### INSTRUCTIONS TO FOLLOW
Among the lines below, restate word for word only those from the line with "<source format=kicad_pcb>" through the line with "(40 Dwgs.User user)", with both end lines kept.
[[ MATERIALS PROVIDED, beginning ]]
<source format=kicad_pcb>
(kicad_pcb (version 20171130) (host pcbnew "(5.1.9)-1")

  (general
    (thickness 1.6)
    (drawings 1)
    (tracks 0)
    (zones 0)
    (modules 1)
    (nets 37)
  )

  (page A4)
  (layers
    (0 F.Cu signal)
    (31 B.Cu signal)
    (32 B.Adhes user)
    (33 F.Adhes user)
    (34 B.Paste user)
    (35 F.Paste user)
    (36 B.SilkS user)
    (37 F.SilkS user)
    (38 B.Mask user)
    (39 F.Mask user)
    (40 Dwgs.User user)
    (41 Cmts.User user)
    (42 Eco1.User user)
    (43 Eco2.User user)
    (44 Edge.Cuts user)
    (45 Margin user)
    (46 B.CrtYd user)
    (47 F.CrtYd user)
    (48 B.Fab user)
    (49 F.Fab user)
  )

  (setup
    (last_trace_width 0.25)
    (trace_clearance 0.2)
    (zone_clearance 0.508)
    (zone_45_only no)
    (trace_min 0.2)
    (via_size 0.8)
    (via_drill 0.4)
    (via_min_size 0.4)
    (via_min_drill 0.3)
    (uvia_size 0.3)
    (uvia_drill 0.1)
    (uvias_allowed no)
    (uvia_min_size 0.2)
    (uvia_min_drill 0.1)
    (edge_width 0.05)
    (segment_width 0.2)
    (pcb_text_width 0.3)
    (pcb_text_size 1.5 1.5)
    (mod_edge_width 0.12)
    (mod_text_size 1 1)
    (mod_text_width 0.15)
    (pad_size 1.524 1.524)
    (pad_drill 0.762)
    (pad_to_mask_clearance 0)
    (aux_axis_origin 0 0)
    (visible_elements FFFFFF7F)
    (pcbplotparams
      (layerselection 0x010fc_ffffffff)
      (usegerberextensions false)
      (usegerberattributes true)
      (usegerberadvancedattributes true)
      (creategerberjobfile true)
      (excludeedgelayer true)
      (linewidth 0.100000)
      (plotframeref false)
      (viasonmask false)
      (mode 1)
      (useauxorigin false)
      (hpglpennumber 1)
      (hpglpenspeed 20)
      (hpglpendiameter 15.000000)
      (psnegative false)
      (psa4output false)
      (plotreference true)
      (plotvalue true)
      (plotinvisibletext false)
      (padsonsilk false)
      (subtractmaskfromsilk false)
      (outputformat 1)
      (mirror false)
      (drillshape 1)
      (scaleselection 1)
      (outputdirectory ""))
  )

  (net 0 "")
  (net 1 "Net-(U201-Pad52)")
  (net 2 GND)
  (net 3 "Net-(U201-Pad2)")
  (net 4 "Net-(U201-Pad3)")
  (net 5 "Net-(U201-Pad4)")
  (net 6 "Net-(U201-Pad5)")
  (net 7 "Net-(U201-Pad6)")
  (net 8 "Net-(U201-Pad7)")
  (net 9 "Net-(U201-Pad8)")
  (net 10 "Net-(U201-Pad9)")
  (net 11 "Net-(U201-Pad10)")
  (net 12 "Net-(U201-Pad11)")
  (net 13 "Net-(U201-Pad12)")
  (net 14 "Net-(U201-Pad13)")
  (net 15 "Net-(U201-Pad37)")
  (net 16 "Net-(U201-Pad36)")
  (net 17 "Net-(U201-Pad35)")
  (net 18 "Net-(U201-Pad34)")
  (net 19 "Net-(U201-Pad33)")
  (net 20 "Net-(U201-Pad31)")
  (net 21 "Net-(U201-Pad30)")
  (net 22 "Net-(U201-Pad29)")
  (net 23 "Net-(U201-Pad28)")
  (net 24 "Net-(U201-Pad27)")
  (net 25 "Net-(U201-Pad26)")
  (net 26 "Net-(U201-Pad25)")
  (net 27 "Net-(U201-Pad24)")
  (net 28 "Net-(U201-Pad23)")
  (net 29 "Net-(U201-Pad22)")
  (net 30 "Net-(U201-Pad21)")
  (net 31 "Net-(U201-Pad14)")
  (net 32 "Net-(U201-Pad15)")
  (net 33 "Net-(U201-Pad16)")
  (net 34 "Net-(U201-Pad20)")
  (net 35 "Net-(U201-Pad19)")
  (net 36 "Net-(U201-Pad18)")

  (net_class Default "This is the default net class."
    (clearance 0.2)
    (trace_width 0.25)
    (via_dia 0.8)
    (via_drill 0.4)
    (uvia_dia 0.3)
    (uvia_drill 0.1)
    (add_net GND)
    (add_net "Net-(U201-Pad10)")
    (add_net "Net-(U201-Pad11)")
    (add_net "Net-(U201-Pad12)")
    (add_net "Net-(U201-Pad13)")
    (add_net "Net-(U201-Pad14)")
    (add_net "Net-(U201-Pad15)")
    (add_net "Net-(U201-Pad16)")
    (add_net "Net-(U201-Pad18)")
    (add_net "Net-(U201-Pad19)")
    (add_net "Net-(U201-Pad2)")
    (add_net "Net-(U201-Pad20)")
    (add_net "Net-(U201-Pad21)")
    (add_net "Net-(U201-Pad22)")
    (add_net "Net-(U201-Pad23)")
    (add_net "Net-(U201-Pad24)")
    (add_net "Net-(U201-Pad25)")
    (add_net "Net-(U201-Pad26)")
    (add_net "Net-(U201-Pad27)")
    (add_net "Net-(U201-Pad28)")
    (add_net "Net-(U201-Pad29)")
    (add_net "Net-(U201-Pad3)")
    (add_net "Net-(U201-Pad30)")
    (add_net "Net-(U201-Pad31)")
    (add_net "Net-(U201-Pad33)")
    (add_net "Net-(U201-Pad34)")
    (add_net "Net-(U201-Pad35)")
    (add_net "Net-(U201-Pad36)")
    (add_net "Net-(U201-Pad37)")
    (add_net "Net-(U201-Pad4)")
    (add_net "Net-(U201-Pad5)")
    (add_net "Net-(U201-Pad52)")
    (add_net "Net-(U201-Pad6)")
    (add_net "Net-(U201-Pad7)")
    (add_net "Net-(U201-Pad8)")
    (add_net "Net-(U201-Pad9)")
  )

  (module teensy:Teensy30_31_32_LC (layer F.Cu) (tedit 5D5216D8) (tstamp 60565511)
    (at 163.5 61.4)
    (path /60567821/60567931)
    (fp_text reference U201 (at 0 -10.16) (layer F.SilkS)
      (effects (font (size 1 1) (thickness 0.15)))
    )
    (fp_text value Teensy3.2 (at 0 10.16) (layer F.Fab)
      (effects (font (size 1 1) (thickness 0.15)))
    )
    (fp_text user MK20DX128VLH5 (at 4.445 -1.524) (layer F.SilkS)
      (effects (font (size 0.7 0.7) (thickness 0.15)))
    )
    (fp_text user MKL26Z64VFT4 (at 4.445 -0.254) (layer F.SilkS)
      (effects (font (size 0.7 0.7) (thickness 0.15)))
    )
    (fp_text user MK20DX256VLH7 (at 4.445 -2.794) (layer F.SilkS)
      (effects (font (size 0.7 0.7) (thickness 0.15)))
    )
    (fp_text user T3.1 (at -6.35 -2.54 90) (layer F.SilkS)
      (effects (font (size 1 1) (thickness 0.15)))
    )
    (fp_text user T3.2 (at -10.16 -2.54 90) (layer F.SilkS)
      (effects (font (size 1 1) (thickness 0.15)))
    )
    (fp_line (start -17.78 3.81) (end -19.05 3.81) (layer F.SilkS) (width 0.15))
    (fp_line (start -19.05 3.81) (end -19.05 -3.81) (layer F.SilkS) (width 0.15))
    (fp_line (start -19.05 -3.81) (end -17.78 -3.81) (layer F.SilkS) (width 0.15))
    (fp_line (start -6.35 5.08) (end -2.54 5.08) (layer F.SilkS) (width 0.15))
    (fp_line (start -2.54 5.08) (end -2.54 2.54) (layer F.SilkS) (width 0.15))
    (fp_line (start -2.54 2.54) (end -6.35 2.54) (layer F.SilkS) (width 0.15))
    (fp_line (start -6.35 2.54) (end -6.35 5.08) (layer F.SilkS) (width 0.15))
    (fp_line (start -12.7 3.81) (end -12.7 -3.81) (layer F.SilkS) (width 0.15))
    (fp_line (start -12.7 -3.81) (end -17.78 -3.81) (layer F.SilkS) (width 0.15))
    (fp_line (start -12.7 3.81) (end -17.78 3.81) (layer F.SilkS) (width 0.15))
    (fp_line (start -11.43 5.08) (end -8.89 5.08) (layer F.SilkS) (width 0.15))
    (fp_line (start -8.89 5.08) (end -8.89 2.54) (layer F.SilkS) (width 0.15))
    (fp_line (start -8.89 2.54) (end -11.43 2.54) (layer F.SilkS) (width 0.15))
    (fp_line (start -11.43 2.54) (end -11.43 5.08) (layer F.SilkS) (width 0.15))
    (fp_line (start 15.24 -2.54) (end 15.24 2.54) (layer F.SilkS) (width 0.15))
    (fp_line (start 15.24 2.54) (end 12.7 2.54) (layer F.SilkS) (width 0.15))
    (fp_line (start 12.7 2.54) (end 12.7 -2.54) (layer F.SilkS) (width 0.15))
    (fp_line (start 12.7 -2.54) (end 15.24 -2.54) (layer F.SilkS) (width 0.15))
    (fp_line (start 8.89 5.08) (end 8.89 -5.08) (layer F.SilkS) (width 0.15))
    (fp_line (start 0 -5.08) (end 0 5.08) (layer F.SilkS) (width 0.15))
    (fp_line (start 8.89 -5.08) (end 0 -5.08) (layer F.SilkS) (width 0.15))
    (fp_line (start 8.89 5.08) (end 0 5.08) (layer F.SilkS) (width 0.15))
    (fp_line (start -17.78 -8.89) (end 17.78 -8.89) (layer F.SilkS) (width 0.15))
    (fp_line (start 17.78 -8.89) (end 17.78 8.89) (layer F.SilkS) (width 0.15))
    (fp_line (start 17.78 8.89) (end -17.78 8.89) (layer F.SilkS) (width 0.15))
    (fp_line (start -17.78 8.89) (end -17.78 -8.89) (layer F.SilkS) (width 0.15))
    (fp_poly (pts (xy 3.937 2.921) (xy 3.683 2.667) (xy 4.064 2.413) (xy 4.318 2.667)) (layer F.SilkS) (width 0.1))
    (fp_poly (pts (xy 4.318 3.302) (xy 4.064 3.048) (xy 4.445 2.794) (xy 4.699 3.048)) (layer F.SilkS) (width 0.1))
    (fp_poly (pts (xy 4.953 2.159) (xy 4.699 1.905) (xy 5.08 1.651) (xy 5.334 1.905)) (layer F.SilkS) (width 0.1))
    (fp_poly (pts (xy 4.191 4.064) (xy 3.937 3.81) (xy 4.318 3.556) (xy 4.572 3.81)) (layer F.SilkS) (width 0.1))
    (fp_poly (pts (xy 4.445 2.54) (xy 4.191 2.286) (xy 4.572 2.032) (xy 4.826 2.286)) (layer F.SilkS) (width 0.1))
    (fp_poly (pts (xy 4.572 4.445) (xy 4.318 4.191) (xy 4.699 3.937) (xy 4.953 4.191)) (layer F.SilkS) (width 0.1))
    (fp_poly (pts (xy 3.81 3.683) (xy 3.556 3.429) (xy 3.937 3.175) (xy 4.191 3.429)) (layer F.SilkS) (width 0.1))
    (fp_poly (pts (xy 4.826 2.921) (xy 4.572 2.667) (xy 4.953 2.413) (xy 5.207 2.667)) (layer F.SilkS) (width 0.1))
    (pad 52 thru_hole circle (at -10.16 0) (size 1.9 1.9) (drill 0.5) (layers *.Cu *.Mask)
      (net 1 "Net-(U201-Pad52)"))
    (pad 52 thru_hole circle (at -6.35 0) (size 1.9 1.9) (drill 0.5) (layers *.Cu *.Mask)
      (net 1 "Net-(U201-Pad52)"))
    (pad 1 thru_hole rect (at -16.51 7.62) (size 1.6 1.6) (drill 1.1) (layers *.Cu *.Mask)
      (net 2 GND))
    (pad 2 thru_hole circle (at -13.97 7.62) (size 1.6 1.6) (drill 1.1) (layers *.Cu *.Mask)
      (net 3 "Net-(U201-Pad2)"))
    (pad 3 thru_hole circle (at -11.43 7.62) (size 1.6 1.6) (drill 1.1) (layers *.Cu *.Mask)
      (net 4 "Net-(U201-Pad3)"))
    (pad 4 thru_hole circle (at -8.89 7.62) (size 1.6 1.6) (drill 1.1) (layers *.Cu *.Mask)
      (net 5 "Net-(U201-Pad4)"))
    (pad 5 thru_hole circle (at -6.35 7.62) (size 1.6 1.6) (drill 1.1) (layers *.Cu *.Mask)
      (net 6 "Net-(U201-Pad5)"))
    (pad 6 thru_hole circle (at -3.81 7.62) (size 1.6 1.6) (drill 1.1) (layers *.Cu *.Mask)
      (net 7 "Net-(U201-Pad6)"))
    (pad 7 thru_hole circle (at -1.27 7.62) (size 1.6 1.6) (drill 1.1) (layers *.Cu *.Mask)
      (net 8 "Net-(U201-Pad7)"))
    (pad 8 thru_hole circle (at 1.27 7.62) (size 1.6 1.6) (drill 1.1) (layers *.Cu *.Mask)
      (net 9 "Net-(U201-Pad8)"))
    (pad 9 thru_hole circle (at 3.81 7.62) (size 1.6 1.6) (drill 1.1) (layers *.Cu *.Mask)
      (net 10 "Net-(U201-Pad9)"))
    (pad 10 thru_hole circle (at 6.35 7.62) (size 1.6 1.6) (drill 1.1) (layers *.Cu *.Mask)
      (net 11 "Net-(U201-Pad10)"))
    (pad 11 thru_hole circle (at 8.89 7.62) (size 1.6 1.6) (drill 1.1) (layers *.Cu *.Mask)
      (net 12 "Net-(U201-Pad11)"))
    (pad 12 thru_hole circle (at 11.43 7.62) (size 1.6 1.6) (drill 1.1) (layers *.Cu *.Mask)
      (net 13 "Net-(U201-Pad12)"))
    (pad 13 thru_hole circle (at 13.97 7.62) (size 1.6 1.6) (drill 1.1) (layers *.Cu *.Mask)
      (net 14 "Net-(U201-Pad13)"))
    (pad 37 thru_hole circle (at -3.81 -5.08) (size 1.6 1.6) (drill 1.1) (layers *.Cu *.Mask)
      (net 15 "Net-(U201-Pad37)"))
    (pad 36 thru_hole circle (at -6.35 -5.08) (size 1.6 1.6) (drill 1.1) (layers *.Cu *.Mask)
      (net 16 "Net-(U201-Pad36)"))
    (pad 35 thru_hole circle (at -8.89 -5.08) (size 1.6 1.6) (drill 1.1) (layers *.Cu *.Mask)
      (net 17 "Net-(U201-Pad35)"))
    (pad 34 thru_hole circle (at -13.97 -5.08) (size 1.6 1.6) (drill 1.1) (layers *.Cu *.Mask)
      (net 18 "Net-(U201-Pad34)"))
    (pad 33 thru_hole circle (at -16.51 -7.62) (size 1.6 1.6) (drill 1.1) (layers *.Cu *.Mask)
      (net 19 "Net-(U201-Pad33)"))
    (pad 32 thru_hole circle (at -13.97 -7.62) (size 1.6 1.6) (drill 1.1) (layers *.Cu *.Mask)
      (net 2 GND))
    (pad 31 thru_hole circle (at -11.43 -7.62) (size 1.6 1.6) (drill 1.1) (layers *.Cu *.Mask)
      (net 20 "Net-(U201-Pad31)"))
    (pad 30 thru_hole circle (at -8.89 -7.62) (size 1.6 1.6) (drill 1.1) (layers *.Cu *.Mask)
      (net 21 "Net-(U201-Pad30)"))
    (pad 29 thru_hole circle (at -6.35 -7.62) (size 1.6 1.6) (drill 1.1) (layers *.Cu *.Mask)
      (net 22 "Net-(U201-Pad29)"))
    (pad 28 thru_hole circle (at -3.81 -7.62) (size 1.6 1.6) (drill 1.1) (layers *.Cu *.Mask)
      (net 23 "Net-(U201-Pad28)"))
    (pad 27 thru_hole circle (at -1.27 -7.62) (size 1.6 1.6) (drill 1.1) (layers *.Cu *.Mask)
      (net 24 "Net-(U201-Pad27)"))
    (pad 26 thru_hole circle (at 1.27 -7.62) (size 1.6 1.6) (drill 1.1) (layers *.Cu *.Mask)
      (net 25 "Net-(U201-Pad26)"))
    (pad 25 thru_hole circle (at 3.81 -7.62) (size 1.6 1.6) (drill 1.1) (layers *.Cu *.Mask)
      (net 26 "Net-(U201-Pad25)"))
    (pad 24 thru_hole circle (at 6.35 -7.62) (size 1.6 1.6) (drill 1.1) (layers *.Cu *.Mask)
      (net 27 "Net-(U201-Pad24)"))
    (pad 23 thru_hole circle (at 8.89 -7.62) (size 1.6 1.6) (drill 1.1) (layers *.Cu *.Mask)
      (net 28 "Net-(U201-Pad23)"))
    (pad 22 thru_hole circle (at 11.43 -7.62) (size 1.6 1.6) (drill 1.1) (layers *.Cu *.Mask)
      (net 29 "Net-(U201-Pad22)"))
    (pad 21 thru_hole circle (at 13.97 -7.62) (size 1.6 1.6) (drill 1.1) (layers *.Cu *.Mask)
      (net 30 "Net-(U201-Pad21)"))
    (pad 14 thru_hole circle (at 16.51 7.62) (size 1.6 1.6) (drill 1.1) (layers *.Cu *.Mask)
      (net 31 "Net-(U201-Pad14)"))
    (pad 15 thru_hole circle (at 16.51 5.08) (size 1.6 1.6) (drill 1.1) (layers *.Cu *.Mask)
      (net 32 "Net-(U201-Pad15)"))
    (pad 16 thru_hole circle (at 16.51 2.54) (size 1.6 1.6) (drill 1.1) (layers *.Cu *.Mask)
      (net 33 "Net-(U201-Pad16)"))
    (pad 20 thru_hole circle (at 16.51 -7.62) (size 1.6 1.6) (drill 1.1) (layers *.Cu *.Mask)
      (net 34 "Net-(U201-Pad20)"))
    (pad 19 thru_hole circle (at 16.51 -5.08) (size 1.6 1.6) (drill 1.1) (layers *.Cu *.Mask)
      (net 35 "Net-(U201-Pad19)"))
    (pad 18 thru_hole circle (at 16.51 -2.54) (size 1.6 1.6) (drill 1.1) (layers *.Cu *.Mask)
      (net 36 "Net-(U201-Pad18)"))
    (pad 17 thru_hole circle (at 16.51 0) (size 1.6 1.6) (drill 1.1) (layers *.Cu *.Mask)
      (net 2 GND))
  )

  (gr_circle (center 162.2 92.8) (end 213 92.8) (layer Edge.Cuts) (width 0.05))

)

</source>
[[ MATERIALS PROVIDED, end ]]
[[ MATERIALS PROVIDED, beginning ]]
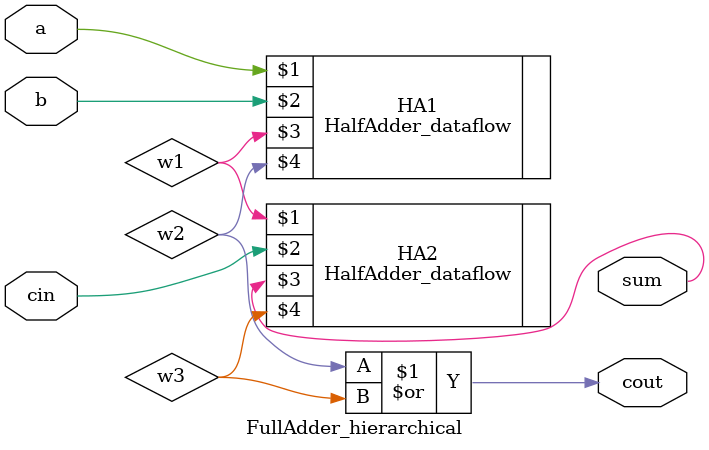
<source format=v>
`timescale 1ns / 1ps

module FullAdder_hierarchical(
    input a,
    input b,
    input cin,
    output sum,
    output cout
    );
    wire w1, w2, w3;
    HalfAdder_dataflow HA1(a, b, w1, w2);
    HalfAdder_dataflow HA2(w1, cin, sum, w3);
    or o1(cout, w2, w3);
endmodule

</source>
[[ MATERIALS PROVIDED, end ]]
### OUTPUT OF THE EXERCISE
<source format=kicad_pcb>
(kicad_pcb (version 20171130) (host pcbnew "(5.1.9)-1")

  (general
    (thickness 1.6)
    (drawings 1)
    (tracks 0)
    (zones 0)
    (modules 1)
    (nets 37)
  )

  (page A4)
  (layers
    (0 F.Cu signal)
    (31 B.Cu signal)
    (32 B.Adhes user)
    (33 F.Adhes user)
    (34 B.Paste user)
    (35 F.Paste user)
    (36 B.SilkS user)
    (37 F.SilkS user)
    (38 B.Mask user)
    (39 F.Mask user)
    (40 Dwgs.User user)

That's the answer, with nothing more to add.